Find the line with "focal_35mm: 13" in the data below. Repeat it and every line after it up to the end, exactly, but drop the pictures.

☆ ☆ ☆ ☆

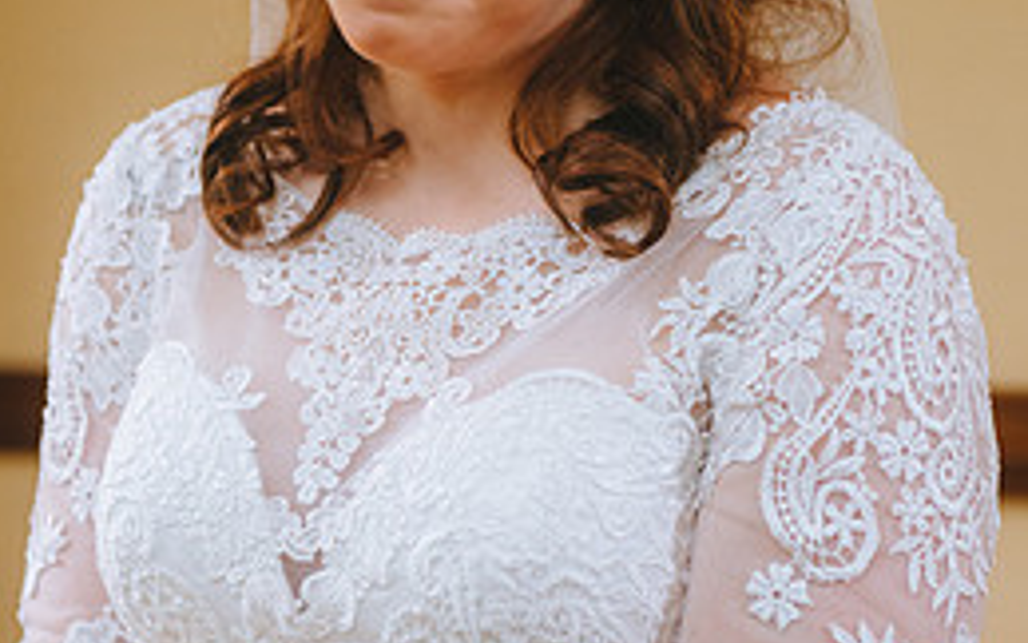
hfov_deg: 16.8
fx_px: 3475
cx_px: 524
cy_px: 254
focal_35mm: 124
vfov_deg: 10.6
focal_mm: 70
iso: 1600
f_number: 3.5
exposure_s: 1/80
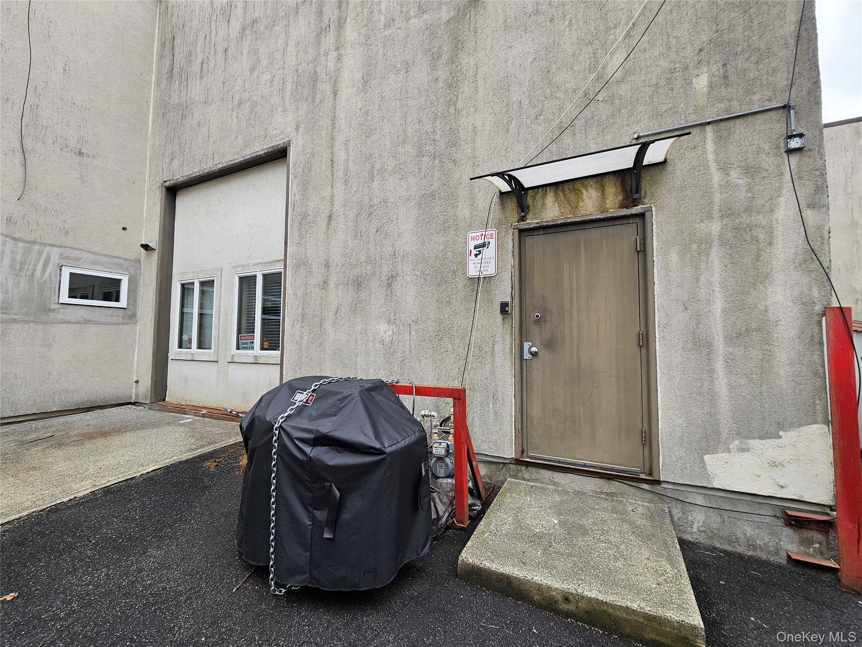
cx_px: 431
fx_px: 324
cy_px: 324
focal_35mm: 13
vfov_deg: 89.9
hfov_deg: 106.2
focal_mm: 2.2
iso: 50
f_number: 2.2
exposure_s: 1/100
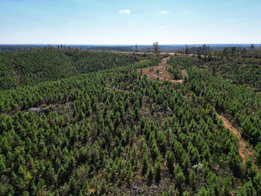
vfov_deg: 56.8
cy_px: 98
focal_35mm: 24
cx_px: 130
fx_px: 181
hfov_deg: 71.6
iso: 110
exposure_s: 1/3200
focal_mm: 6.72
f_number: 1.7
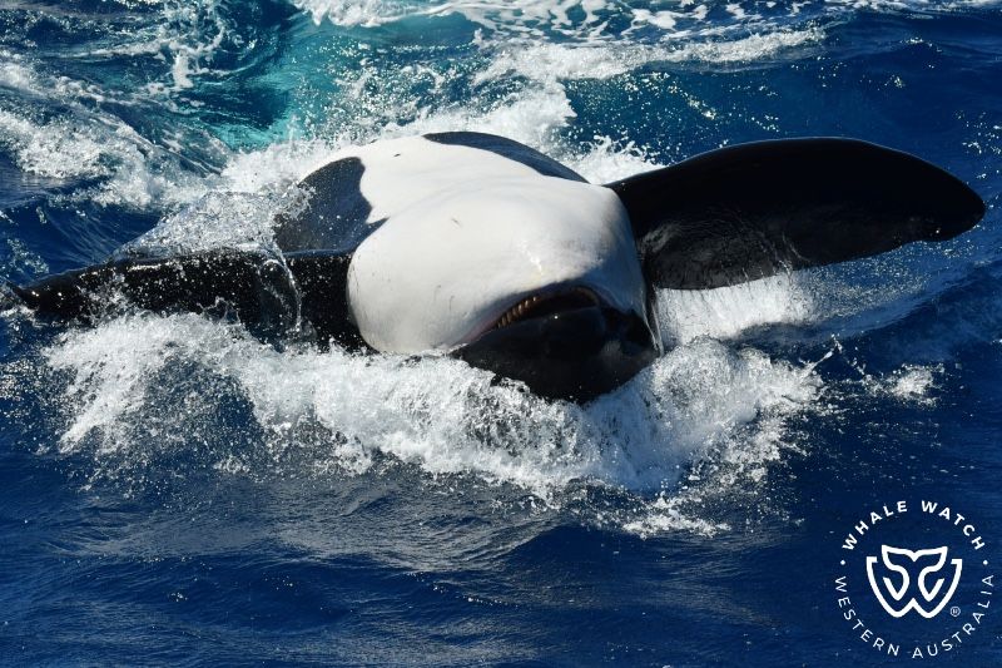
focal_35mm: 247
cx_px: 501
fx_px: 6873
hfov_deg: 8.3
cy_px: 334
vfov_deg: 5.6
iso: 280
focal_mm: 165
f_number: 8
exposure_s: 1/2000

☆ ☆ ☆ ☆

■ **Final answer**
focal_35mm: 13
vfov_deg: 89.9
hfov_deg: 106.2
focal_mm: 2.2
iso: 50
f_number: 2.2
exposure_s: 1/100
vfov_deg: 56.8
cy_px: 98
focal_35mm: 24
cx_px: 130
fx_px: 181
hfov_deg: 71.6
iso: 110
exposure_s: 1/3200
focal_mm: 6.72
f_number: 1.7
focal_35mm: 247
cx_px: 501
fx_px: 6873
hfov_deg: 8.3
cy_px: 334
vfov_deg: 5.6
iso: 280
focal_mm: 165
f_number: 8
exposure_s: 1/2000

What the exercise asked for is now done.